Monday, September 08, 2008

The statistic evolves

(Part 7 in a series)

Various commentators picked up the statistic from the Off the Map website, and in doing so they put their own interpretation on it. Sometimes this results in the statistic being misquoted so that it’s even more damning of Christianity. The website a Blind Beggar, devoted to the journey of Christianity, summarizes the statistic as follows. “Jim Henderson in the latest “Off the Map” newsletter noted that only prostitutes rank lower than evangelicals in terms of respect in the mind of the public.” Notice that the low regard of Christians is now held by the general public, not just non-Christians. Likewise, another weblog summarizes the statistic as “Only Prostitutes Rank
Lower than Evangelicals” and attributes it to an American survey. Here we not only think it’s the general American public, but we’re not even told which evangelicals rank so lowly on.

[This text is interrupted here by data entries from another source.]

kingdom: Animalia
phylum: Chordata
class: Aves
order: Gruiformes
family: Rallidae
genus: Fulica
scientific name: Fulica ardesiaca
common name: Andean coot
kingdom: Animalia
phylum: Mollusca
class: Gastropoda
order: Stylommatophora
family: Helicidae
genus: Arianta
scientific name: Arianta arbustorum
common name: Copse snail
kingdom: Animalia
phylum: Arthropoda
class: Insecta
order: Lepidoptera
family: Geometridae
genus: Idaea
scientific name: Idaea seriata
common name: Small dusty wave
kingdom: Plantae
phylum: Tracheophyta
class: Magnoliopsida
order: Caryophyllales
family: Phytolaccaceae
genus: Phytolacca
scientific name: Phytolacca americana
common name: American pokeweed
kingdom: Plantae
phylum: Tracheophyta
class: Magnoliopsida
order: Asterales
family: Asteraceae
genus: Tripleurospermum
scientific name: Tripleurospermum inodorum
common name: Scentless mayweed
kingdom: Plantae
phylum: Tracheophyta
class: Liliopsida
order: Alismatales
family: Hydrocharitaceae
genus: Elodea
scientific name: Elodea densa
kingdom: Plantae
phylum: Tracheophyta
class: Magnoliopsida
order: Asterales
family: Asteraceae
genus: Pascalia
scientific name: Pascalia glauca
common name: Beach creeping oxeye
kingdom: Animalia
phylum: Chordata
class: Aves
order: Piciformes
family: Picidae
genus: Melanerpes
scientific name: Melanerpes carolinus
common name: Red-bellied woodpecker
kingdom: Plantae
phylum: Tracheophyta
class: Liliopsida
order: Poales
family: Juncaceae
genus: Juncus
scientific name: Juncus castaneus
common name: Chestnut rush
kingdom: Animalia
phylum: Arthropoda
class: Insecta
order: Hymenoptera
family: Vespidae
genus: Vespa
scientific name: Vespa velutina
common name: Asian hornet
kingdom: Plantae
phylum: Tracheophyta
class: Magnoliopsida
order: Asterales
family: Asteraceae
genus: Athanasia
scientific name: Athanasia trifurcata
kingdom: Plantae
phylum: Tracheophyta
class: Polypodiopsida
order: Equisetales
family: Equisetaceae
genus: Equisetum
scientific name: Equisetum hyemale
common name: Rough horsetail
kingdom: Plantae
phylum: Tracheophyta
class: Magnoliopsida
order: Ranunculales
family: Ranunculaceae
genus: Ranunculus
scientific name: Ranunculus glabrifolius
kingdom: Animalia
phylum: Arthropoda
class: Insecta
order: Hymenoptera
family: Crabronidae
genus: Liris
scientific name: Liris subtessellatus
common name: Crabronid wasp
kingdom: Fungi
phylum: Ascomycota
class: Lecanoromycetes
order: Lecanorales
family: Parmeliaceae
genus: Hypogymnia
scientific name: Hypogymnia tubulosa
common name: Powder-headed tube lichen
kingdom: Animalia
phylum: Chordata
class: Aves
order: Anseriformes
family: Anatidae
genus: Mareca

What's the point? The statistic is changed with retelling, to become a broader and broader indictment of Evangelical Christians.

Ultimately, we have a statistic that is a mixed (if not ambiguous) message for Christianity, and it becomes more and more negative in its retelling. It seems that the statistic is chosen, interpreted and transformed in order to maximize its usefulness rather than its empirically accuracy.


Corey said...

Brad, have you read Joel Best's work on Statistics? Joel would call this a mutantstatistic, one that starts as something (somewhat) legitimate, but that mutates into something resembling a swamp monster.

I half expect someone to start referring to that statistic from Barna that says "the only Christians the public likes are the prostitutes."

Brad Wright said...

I have read Best's book, and like it a lot. I had forgotten that he had termed this process. Eventually, your headline will probably be about what people remember.